You can deduct the real estate taxes that you paid on all of your personal homes. There is no limit.

Like your primary home, you can’t deduct the utilities, maintenance fees etc on your 2nd home.

Let’s talk about when you sell this 2nd home. Often taxpayers think they can take that $250,000/$500,000 exclusion on the gain on their 2nd home. The answer is no. That exclusion amount is only for the sale of your “primary” residence. Your gain on the 2nd home will be taxable on Schedule D and if you have a loss, it’s not deductible.

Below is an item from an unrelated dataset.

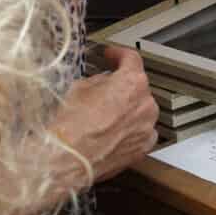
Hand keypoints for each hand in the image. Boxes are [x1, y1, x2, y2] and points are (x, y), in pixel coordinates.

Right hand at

There is a way to take advantage of the exclusion; however, you’ll have to do some planning. For example, you sell your primary residence and take the exclusion (see the  Home Sales Tax Webinar for the exclusion rules). Then you move into your 2nd home as your primary residence. You live there for at least 2 years (and meet the exclusion rules) and then sell it. You get to take the exclusion again. (Remember that you can take the capital gains exclusion only once every two years.)

Some folks think that you can exchange your vacation home for another and not pay tax on the gain (like-kind exchange). The courts (T.C. Memo 2007-134) recently ruled that the vacation home couldn’t play the like-kind exchange game since it was not held primarily as an investment. So if you sell your vacation home and buy a new one, it looks like you’ll pay the tax on the gain.

For further information:

IRS Publication 17

IRS Tax Topic 701- Sale of Your Home

IRS Pub 523 – Selling Your Home

One response to “Your Vacation Home and Your Tax Return”

  1. We have used turbo tax for years with no difficulty. this year we sold a vacation home and made a profit. I see I need to fill out irs form 8949 and claim it on schedule D. Will turbo tax for 2102 be able to walk me through this process? Thank you.